GIOVANNI FALCONE: “BISOGNA MORIRE PER ESSERE CREDIBILI?”

DI VINCENZO G. PALIOTTI

“Bisogna morire per essere credibili?”, parole di Giovanni Falcone nel corso dell’ultima intervista prima di cadere sotto i colpi della mafia, con la regia di quelle “menti raffinatissime” che lo stesso Falcone ne aveva denunciato l’esistenza all’alba dell’attentato fallito, per un caso fortuito, all’Addaura il 21 Giugno del 1989.

Oggi a 29 anni da quel maledetto 23 Maggio, quando cioè cosa nostra fece saltare in aria un pezzo dell’autostrada che da Palermo porta all’aeroporto di Punta Raisi, oggi intitolato proprio a Falcone e Borsellino, spezzando la vita del magistrato, della moglie Francesca Morvillo e della scorta, quelle “menti raffinatissime” ancora sono da scoprire e chissà se mai lo saranno per fargliela pagare. Le indagini, unitamente alle deposizioni dei “collaboratori di giustizia” (i pentiti), e degli stessi autori materiali della strage hanno accertato la presenza di elementi “estranei” a cosa nostra, qualcuno ha catalogato queste presenze come “pezzi infedeli dello Stato”, sul luogo da dove partì l’impulso per attivare la carica di 500 kg. di tritolo che diede luogo alla strage.

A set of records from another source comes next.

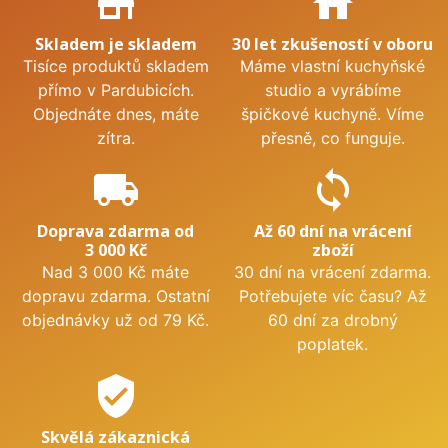
store_mall_directory
home
Skladem je skladem
30 let zkušeností v oboru
Tisíce produktů skladem
Máme vlastní kuchyňské
přímo v Pardubicích.
studio a vyrábíme
Objednáte dnes, máte
špičkové kuchyně. Víme
zítra.
přesně, co funguje.
local_shipping
sync
Doprava zdarma od
Až 60 dní na vrácení
3 000 Kč
zboží
Nad 3 000 Kč máte
30 dní na vrácení zdarma.
dopravu zdarma. Ostatní
Potřebujete víc času? Až
objednávky už od 79 Kč.
60 dní za drobný
poplatek.
verified_user
Skvělá zákaznická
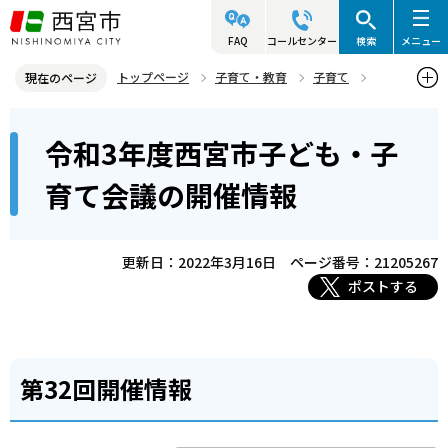
こ
の
FAQ
コールセンター
検索
メニュー
ペ
トップページ
子育て・教育
子育て
現在のページ
ー
施策情報・リンク集など
審議会
西宮市子ども・子育て会議
本
ジ
令和3年度西宮市子ども・子
令和3年度西宮市子ども・子育て会議の開催情報
文
の
こ
先
育て会議の開催情報
こ
頭
か
で
ら
更新日：2022年3月16日
ページ番号：21205267
す
ポストする
第32回開催情報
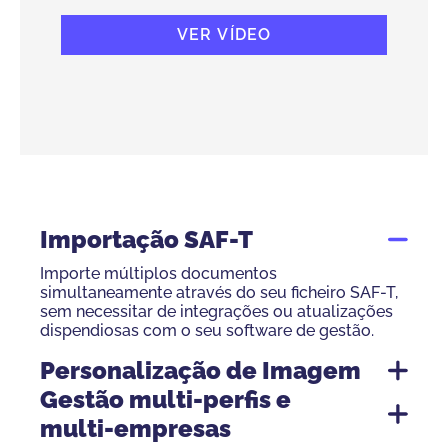
VER VÍDEO
Importação SAF-T
Importe múltiplos documentos
simultaneamente através do seu ficheiro SAF-T,
sem necessitar de integrações ou atualizações
dispendiosas com o seu software de gestão.
Personalização de Imagem
Gestão multi-perfis e
multi-empresas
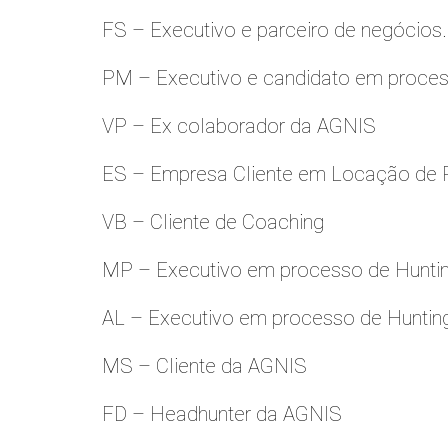
FS – Executivo e parceiro de negócios.
PM – Executivo e candidato em proces
VP – Ex colaborador da AGNIS
ES – Empresa Cliente em Locação de 
VB – Cliente de Coaching
MP – Executivo em processo de Hunti
AL – Executivo em processo de Huntin
MS – Cliente da AGNIS
FD – Headhunter da AGNIS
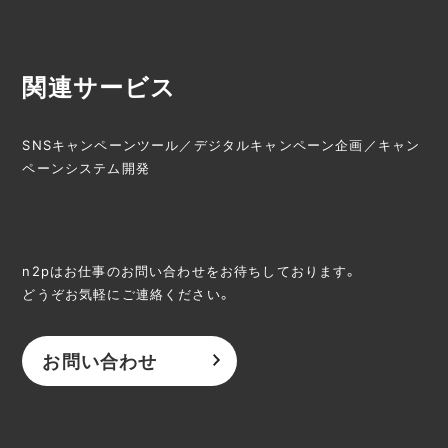
関連サービス
SNSキャンペーンツール
／
デジタルキャンペーン企画
／
キャン
ペーンシステム開発
n2pはお仕事のお問い合わせをお待ちしております。
どうぞお気軽にご連絡ください。
お問い合わせ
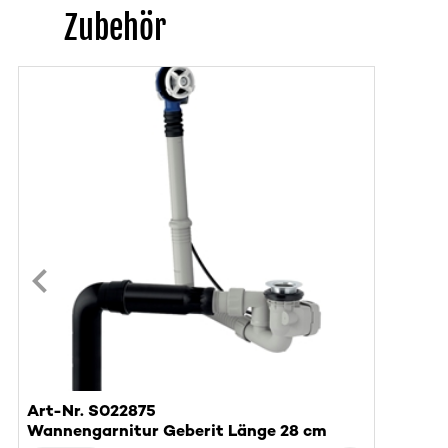
Zubehör
Art-Nr. S022875
Wannengarnitur Geberit Länge 28 cm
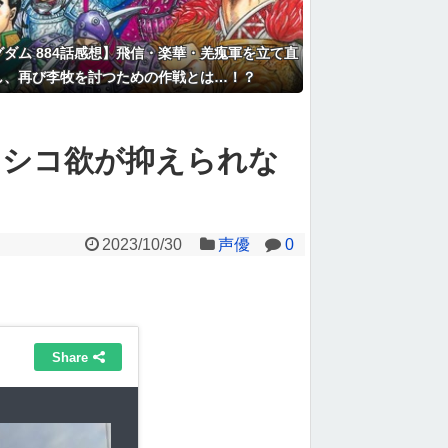
ダム 884話感想】飛信・楽華・羌瘣軍を立て直
し、再び李牧を討つための作戦とは…！？
たシコ欲が抑えられな
2023/10/30
声優
0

Nel corso di tutti questi anni ci si è convinti che quelle “menti raffinatissime” considerate mandanti della la strage di Capaci, sono molto più vicine di quanto si pensi e che, volendo, sia anche facile trovarle. Quello che manca per scoprirlo è il coraggio di rompere un muro innalzato dalla mafia, e da quei “pezzi infedeli dello Stato”, per conto delle “menti raffinatissime”. Le tante deposizioni dei collaboratori di giustizia ce lo dicono, ce lo dicono gli stessi autori della strage, ce lo dice la risultanza del processo alla “trattativa stato mafia”, trattativa messa in atto proprio per scongiurare altre stragi, ce lo dice ancora oggi il silenzio che qualcuno ha interesse a mantenere.

Come ebbe a dichiarare sul Corriere della Sera (22 Aprile 2018) il PM del processo della “trattativa” Nino Di Matteo: «Adesso ci vorrebbe un pentito di Stato, un qualcuno che faccia chiarezza rispetto a quanto avvenuto»  che potrebbe fare luce anche su altri delitti come quello di Capaci e di Via D’Amelio che due mesi dopo Capaci provocò la morte di Paolo Borsellino, delitti che portarono direttamente alla “trattativa stato mafia”.

Giovanni Falcone, Francesca Morvillo, Vito Schifani, Rocco Dicillo, Antonio Montinaro, fare luce su quel 23 Maggio 1992 è un debito che lo stato deve prima o poi pagare quale minimo riconoscimento del vostro sacrificio.